Iran has 12,000 blogs, but here 76% are male.

During the recent War, 4% of Americans got their war coverage from Weblogs.

This Site has crawled 437,986 blogs. In that list 205,898 are written in English. After that the most popular languages were Portuguese, Polish, Farsi, Spanish, German, Italian, French and Icelandic(in that order). 101,831 are hosted with Blogspot, 14,841 are with MT, 14,172 are with Pitas and 13,106 are with Blogger.

Wow - those are some amazing statistics....the amount of data that is flying around the net purely from blogs is massive. You've got to wonder how useful a lot of the data is, and what impact so many people putting their ideas, dreams, feelings etc out into the datasphere is having on our crazy little world!?

I didn't intend to center my first blog on blogging. But it's interesting stuff. Technorati shares its opinion on the amount of data-blogging flying around the net:

The power of weblogs is that they allow millions of people to easily publish their ideas, and millions more to comment on them. Blogs are a fluid, dynamic medium, more akin to a “conversation” than to a library (which is how the Web has often been described in the past). With an increasing number of people reading, writing, and commenting on blogs, the way we use the Web is shifting in a fundamental way. Instead of primarily being passive consumers of information, more and more Internet users are becoming active participants and creators of content. Weblogs allow everyone to have a voice.

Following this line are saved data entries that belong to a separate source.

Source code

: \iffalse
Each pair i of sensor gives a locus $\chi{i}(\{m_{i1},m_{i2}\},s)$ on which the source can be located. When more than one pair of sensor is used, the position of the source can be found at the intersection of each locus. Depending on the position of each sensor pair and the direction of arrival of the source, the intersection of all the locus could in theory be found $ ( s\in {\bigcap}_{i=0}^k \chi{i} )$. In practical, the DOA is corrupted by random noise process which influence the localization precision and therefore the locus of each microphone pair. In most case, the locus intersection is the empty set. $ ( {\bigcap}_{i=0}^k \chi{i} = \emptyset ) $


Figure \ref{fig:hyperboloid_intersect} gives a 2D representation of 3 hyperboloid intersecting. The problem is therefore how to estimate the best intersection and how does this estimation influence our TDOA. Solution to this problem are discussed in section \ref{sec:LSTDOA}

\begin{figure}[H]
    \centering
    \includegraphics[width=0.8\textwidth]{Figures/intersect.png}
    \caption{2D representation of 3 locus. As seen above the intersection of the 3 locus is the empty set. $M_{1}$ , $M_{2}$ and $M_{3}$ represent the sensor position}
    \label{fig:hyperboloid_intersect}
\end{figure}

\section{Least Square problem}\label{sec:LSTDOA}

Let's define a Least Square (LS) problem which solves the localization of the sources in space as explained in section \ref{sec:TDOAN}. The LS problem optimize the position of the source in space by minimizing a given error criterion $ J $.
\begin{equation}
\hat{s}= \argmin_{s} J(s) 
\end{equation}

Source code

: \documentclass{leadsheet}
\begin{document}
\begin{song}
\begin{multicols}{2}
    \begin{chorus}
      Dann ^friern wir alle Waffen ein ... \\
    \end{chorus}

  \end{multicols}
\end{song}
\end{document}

And it's high time everyone recognized the power of their voice, no matter how small it may seem in the larger sea of things. We just never know when that one small thing we say, or do, or write, or share, might be the thing that makes a difference somewhere.

In the web article Digital Media and the Internet: The Question of Utopia Amanda Griscom writes:

...today's digital utopia has been given a space to grow that's far bigger than a painter's canvas and more substantive than the imagination. As of now --- and only the cornerstones have been lain --- it's a horizontally distributed (anti-hierarchical) network of computers within which millions of people can actually communicate and travel and make money and meet friends and buy products and argue and pray and develop communities. The utopia that we are (perhaps inadvertently) attempting to construct in cyberspace seems to satisfy the utopian ideals that have been hovering above Western civilization since ancient Greece.

Gotta love the "anti-hierarchical" part.

We're talking here about the power we as individuals have to shape the world together.

We must not, in trying to think about how we can make a big difference, ignore the small daily differences we can make which, over time, add up to big differences that we often cannot foresee.--Marian Wright Edelman

I like to believe in the hundredth monkey principle. Or in this case, the millionth blogger principle.

We all have a voice. Thank you blogspot, blogit, blogstreet, and a multitude of other websites that host the many independent, thoughtful, maddening, enlightening, and thought provoking words of we the people. It's a difference we make, that we may not yet foresee, and which is changing the world--one word at a time. I feel privileged to be a part of it (no matter how small, and seemingly irrelevant that part may appear to be).

So, this ends my first blog. Not sure if I've done it "right." Been struggling with pasting links and quotes, moving back and forth, saving drafts, coping with a mini crash, using the spellchecker, etc. But, it's a start. Looking forward to more time spent here.